Be wary of third-party apps
Many social media networks such as Facebook offer games, puzzles and quizzes – created by other companies and known as third-party apps. They can be great fun but check first before playing or taking part. Look out for what data and permissions you give the app over your account. For example, an innocent-looking social media puzzle game may request access to your location, friends and contacts, the ability to post on your timeline and your phone number. If you’re not happy with sharing that information with a random company, then decline the app.
Linking accounts and social media safety
As social media networks have grown, so has the number of websites that offer to streamline any sign-up processes by allowing you to use your social media profile to register and log onto the account. Some online stores or web services allow you to, for example, ‘Sign in with Facebook’ – saving the hassle of creating a new account for the online store.
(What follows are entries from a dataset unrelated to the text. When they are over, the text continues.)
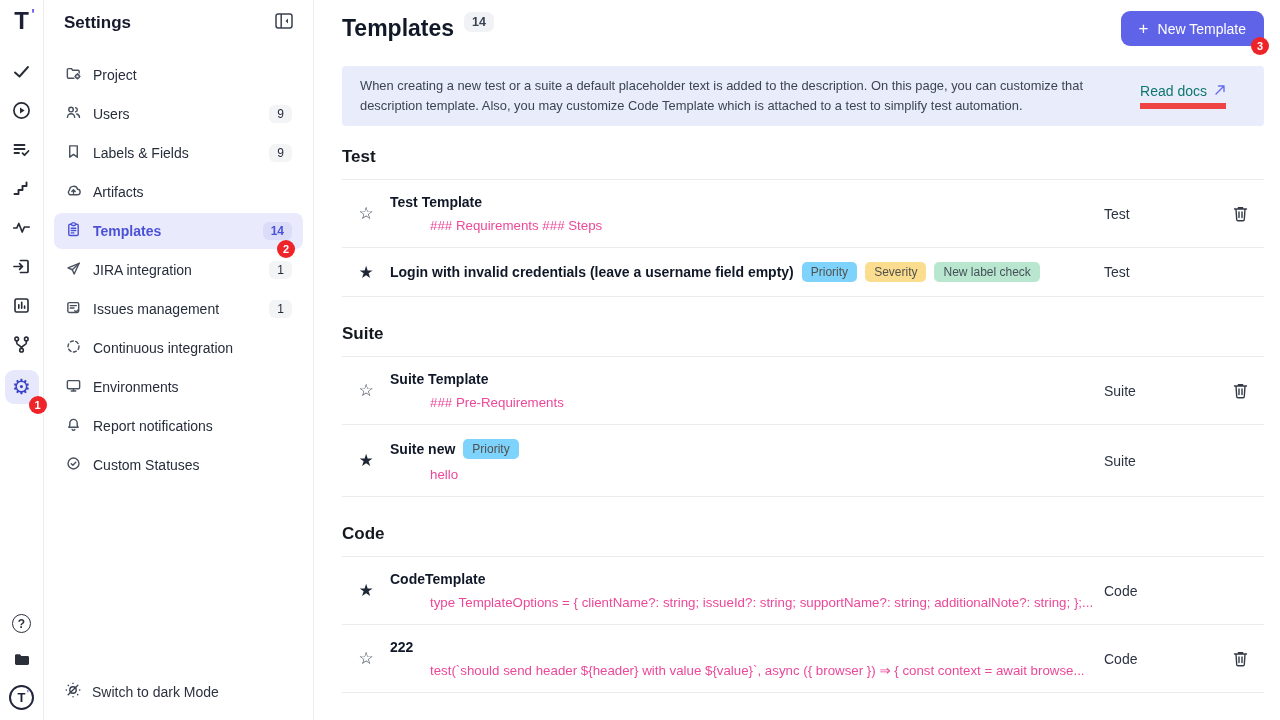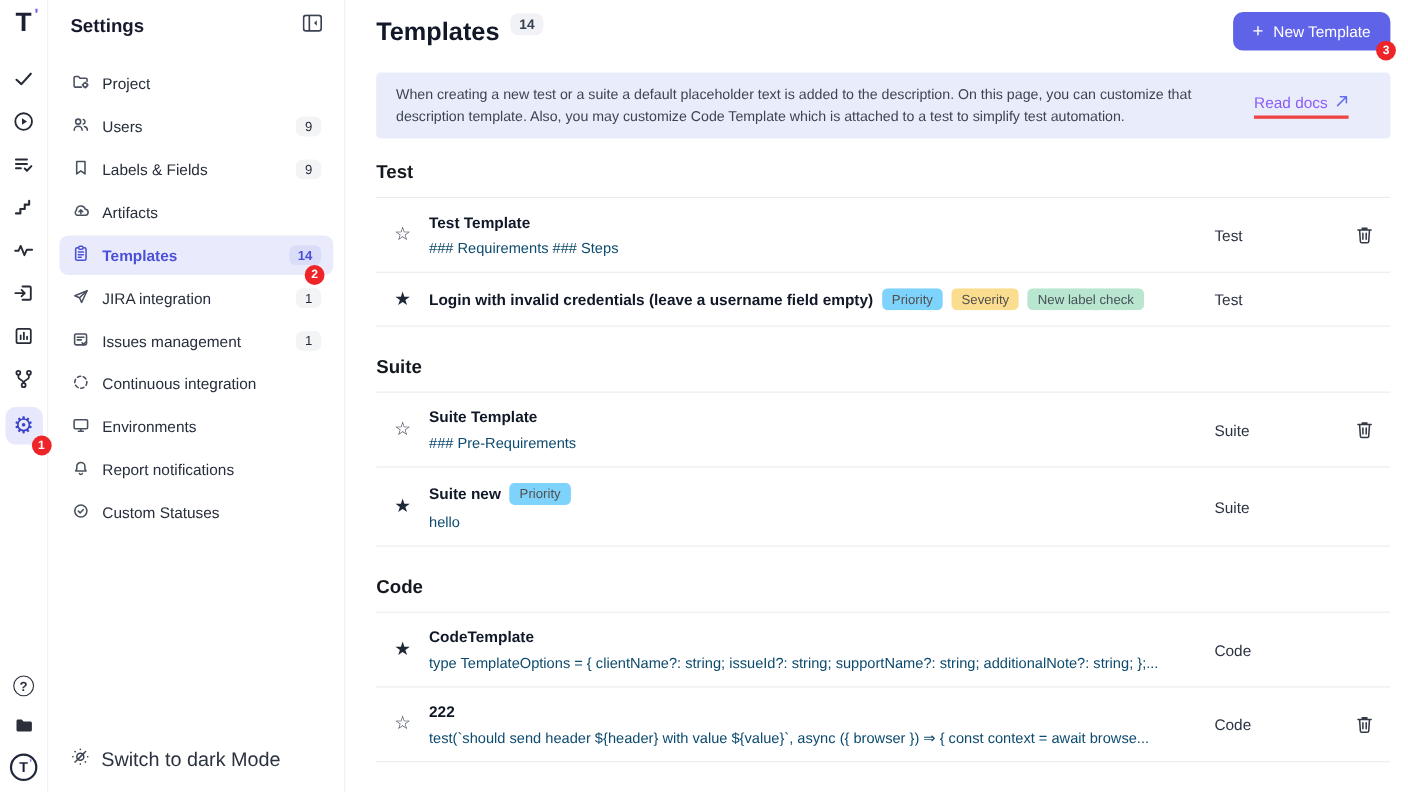"Read docs" .read-docs { border-bottom: 3px solid #ef4444 -> 6px solid #ef4444; color: #8b5cf6 -> #0f766e }
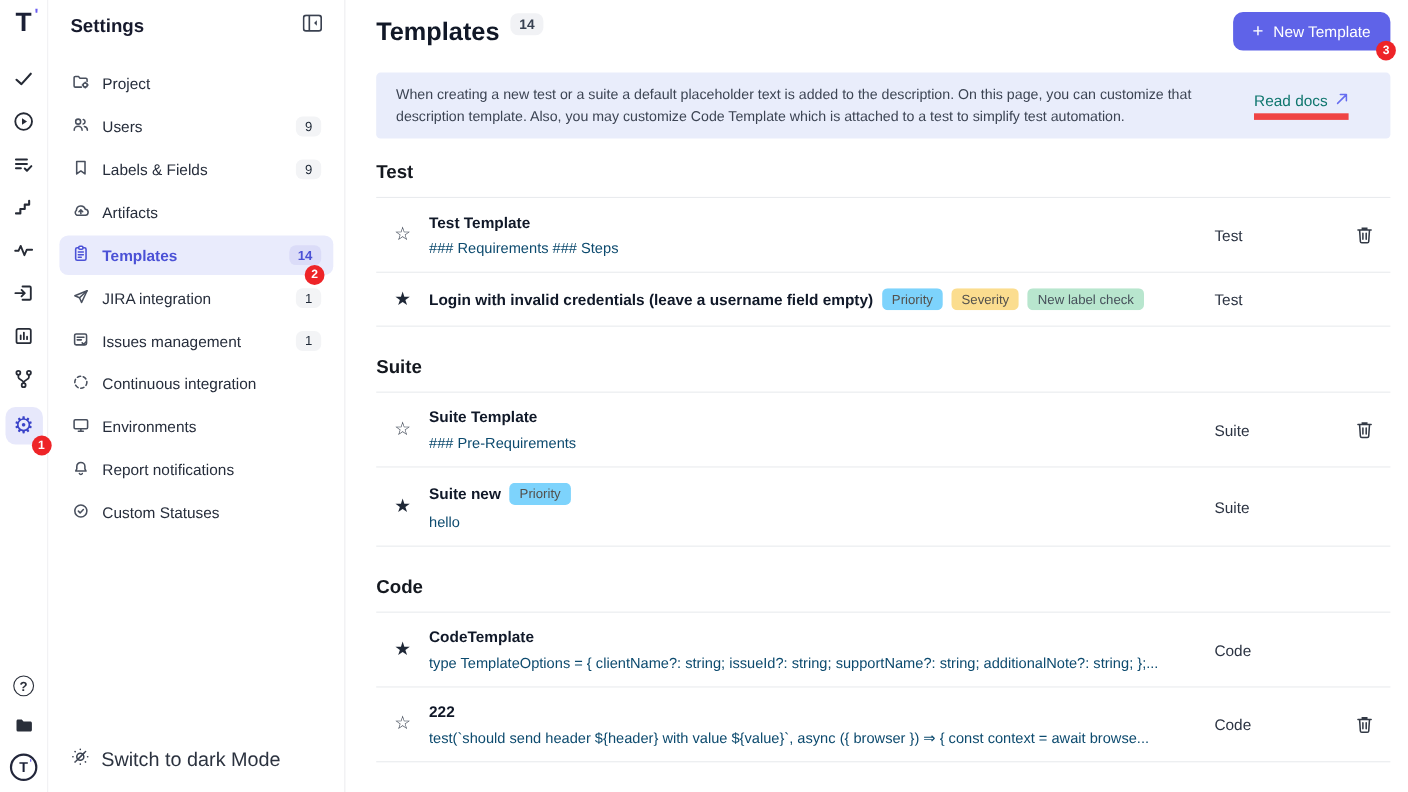"### Requirements ### Steps" .row-desc { color: #0c4a6e -> #ec4899; margin-left: none -> 40px }
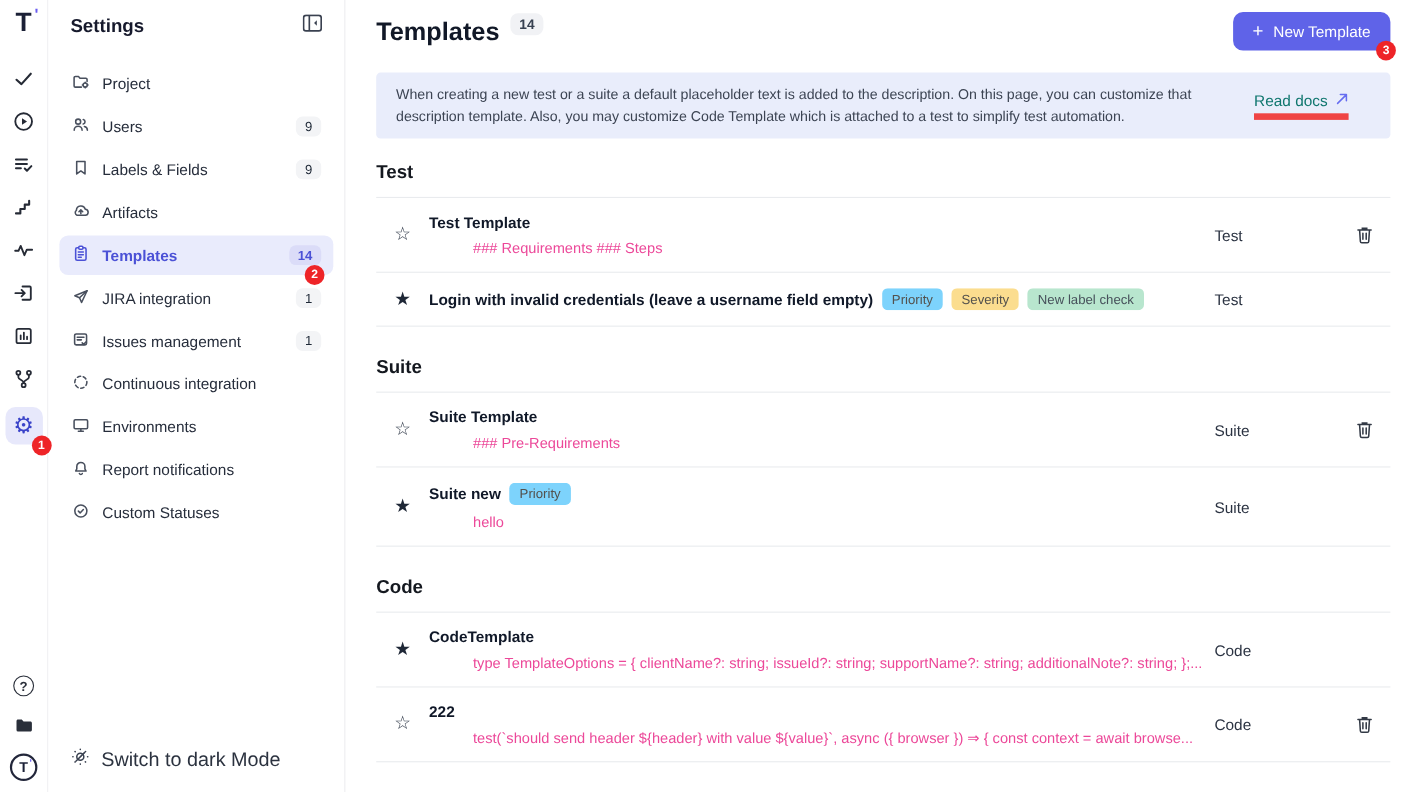"Switch to dark Mode" .darkmode { font-size: 18px -> 14px }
While this may seem a quick way to register, it means your social network may share all the information it holds about you, including your birthday, your email address, employment details and photos. By using just one log-in for multiple sites, if your Facebook or social media account is then hacked, all your accounts may be compromised too. The best advice is to skip social media log-in options and create a dedicated account.
Use a separate email for social media accounts
When setting up a social media account, consider creating a separate webmail account to use with each social network. That way, your main email account which you may use for banking, online shopping or other sensitive transactions will be protected from any spam or phishing email you may receive. There are lots of free and easy-to-create webmail services from companies such as Google Mail and Microsoft’s Outlook.com.